= Taltheilei Shale tradition =

The Taltheilei Shale tradition is the archeological name of the material culture of a late prehistoric western-area subarctic people dated to the period of 750 BC to AD 1000. The Taltheilei Shale Tradition is named after the "Taltheilei Narrows" (place of open water) of Great Slave Lake. Taltheilei people were Proto-Athapaskans.

==Ethnography==
The Taltheilei were Boreal Forest people who moved into the lands previously inhabited by Arctic groups when the climate changed around 750 BC. Their territory included the central District of Mackenzie and the interior area of the District of Keewatin during the period of 700 BC until early trading posts were established. Sites attributable to the Taltheilei Shale Tradition have been found in several places. Their Little Duck Lake site later became the site of a Hudson Bay trading post called "Caribou Post" due to its proximity to the migration path of the caribou; these Taltheilei are ancestors of the Sayisi Dene, now a Chipewyan band. Other Taltheilei lived at Shethanei Lake (traveled later by Samuel Hearne in the early days of the Hudson's Bay Company), Caribou Lake (on the Manigatogan River system) and Egenolf Lake, all in northern Manitoba.
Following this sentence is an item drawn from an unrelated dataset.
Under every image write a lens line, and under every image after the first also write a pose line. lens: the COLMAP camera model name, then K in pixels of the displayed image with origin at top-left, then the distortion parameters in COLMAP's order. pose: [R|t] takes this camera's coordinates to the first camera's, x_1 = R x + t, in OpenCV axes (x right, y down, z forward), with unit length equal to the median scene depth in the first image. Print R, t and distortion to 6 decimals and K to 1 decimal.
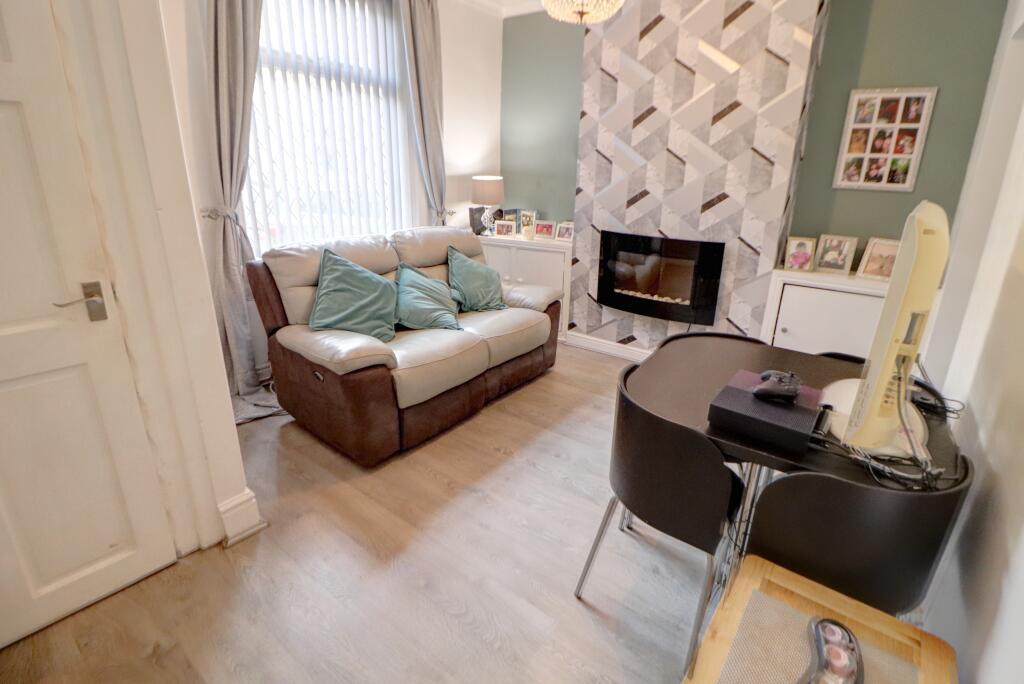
lens RADIAL K [[482.0, 0, 511.7], [0, 482.0, 297.7], [0, 0, 1]] dist [0.027937, -0.036540]
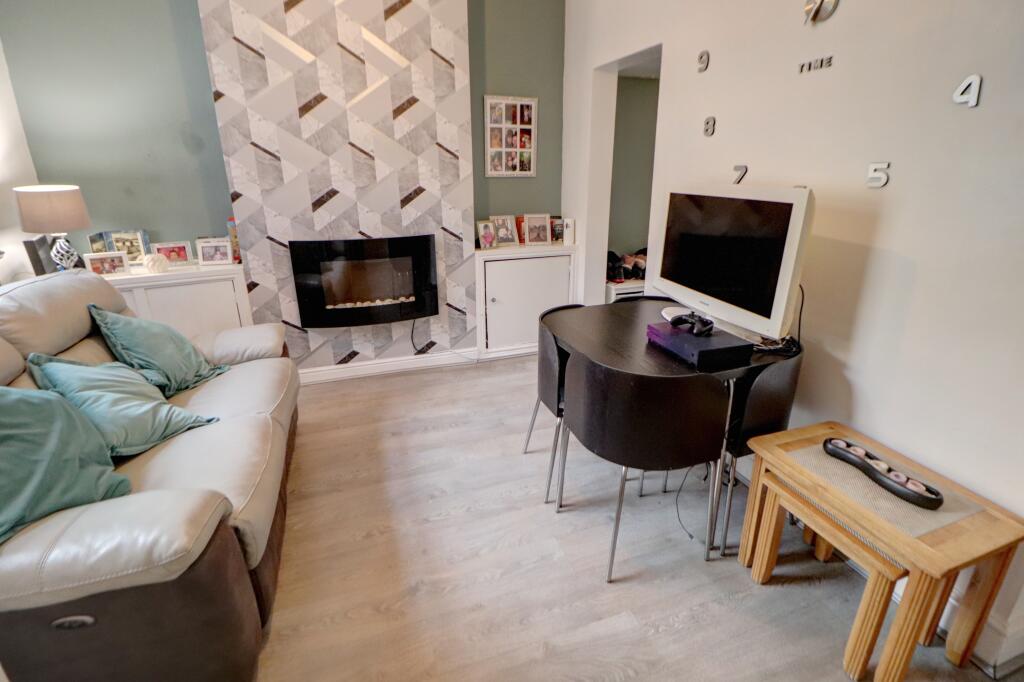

Taltheilei economy was based on barren-ground caribou. For hunting, Taltheilei made very distinctive spear and arrow points, some of which changed over time. Their tools included awls, adze bits, knives, scrapers, stone drills, whetstones.

The Taltheilei people are considered proto-Athapaskan, and are ancestors to two Dene people, the Yellowknives and the Chipewyan and possibly the Dene Dogribs. Taltheilei are distinct, linguistically and culturally, from the Cree, Ojibwe and other Algonkian people of the Boreal Forest.

==Early, Middle, Late periods==
Archaeologist divide Taltheilei Shale Tradition into periods based on their tools.
- Their Early Period, 750 BC. - AD 200, is characterized by the presence of stemmed projectile points.
- The Middle Period, AD 200 - 700, is characterized by fewer stemmed projectile points and the appearance of lanceolate specimens.
- The Late Period, AD 700 - 1700, is characterized by the introduction of side-notched and corner-notched points.